WORK REQUIRED:
Search the material below for the word "Bibliographie". Copy every line that has it.
[Start of Attachment]
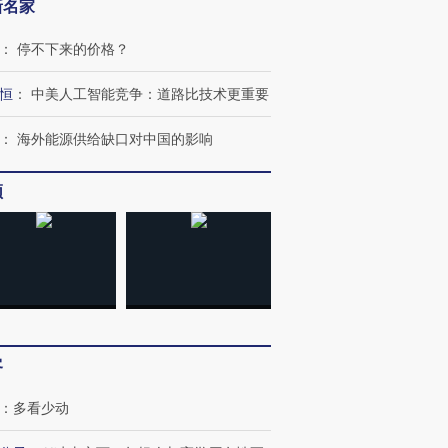
新名家
：
停不下来的价格？
恒
：
中美人工智能竞争：道路比技术更重要
：
海外能源供给缺口对中国的影响
频
客
跨国走私7万
视线｜被称为“蟑螂”的印
视线｜“入侵”还是“人道危
检体内含3种
度Z世代 用街头抗争将教
机”？难民潮撕裂西班牙
秘鲁纳斯
：
多看少动
育部长拱下台
飞地休达
13人遇难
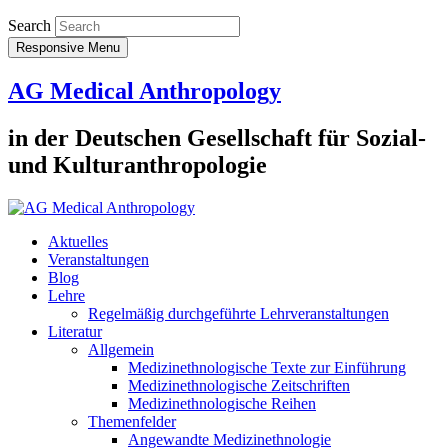
Search
Responsive Menu
AG Medical Anthropology
in der Deutschen Gesellschaft für Sozial-
und Kulturanthropologie
Aktuelles
Veranstaltungen
Blog
Lehre
Regelmäßig durchgeführte Lehrveranstaltungen
Literatur
Allgemein
Medizinethnologische Texte zur Einführung
Medizinethnologische Zeitschriften
Medizinethnologische Reihen
Themenfelder
Angewandte Medizinethnologie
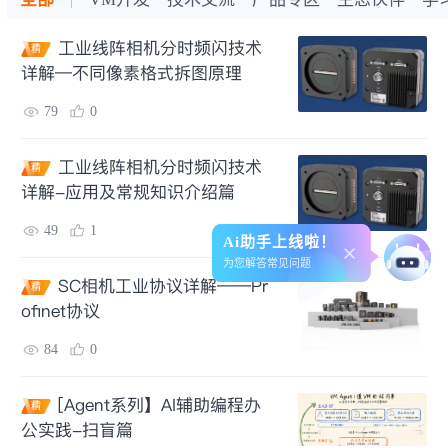
工业线阵相机分时频闪技术
精
详解—不同像素格式拆图原理
79
0
工业线阵相机分时频闪技术
精
详解-应用及常规知识介绍篇
49
1
Ai助手上线啦！
为您解答常见问题
SC相机工业协议详解——Pr
精
ofinet协议
84
0
[Agent系列】AI辅助编程办
精
公实践-扫盲篇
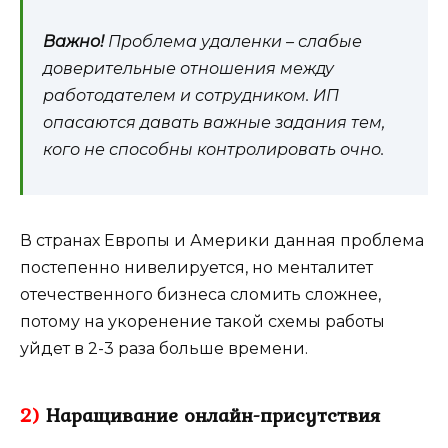
Важно!
Проблема удаленки – слабые
доверительные отношения между
работодателем и сотрудником. ИП
опасаются давать важные задания тем,
кого не способны контролировать очно.
В странах Европы и Америки данная проблема
постепенно нивелируется, но менталитет
отечественного бизнеса сломить сложнее,
потому на укоренение такой схемы работы
уйдет в 2-3 раза больше времени.
2)
Наращивание онлайн-присутствия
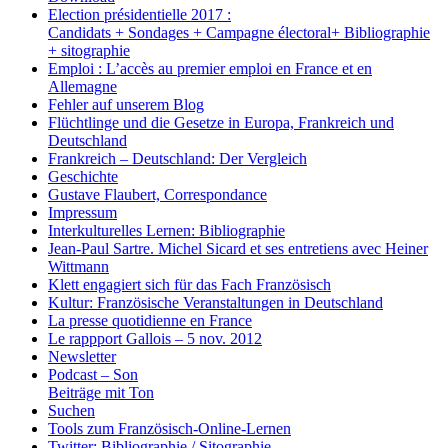
Election présidentielle 2017 :
Candidats + Sondages + Campagne électoral+ Bibliographie
+ sitographie
Emploi : L’accès au premier emploi en France et en
Allemagne
Fehler auf unserem Blog
Flüchtlinge und die Gesetze in Europa, Frankreich und
Deutschland
Frankreich – Deutschland: Der Vergleich
Geschichte
Gustave Flaubert, Correspondance
Impressum
Interkulturelles Lernen: Bibliographie
Jean-Paul Sartre. Michel Sicard et ses entretiens avec Heiner
Wittmann
Klett engagiert sich für das Fach Französisch
Kultur: Französische Veranstaltungen in Deutschland
La presse quotidienne en France
Le rappport Gallois – 5 nov. 2012
Newsletter
Podcast – Son
Beiträge mit Ton
Suchen
Tools zum Französisch-Online-Lernen
Twitter: Bibliographie / Sitographie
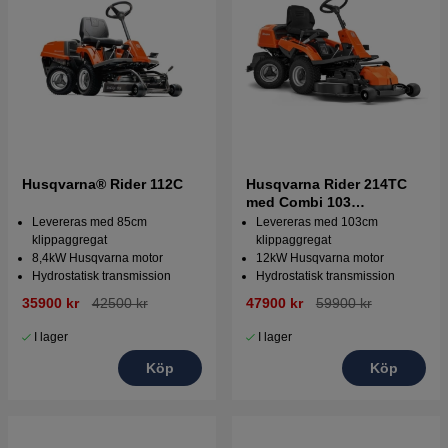
Husqvarna® Rider 112C
Husqvarna Rider 214TC
med Combi 103
klippaggregat
Levereras med 85cm
Levereras med 103cm
klippaggregat
klippaggregat
8,4kW Husqvarna motor
12kW Husqvarna motor
Hydrostatisk transmission
Hydrostatisk transmission
35900 kr
42500 kr
47900 kr
59900 kr
I lager
I lager
Köp
Köp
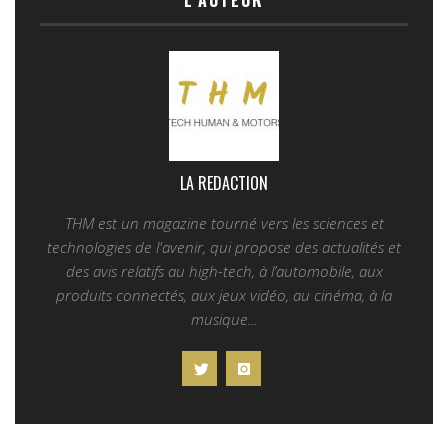
L'AUTEUR
LA REDACTION
THM est un magazine tourné vers les sciences et
technologies de l'avenir, qui propose des actualités et
des avis relatifs au high-tech, à l’automobile, aux
produits connectés, aux jeux vidéo, au cinéma, à la
musique...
[End of Attachment]
EXERCISE RESPONSE:
Candidats + Sondages + Campagne électoral+ Bibliographie
Interkulturelles Lernen: Bibliographie
Twitter: Bibliographie / Sitographie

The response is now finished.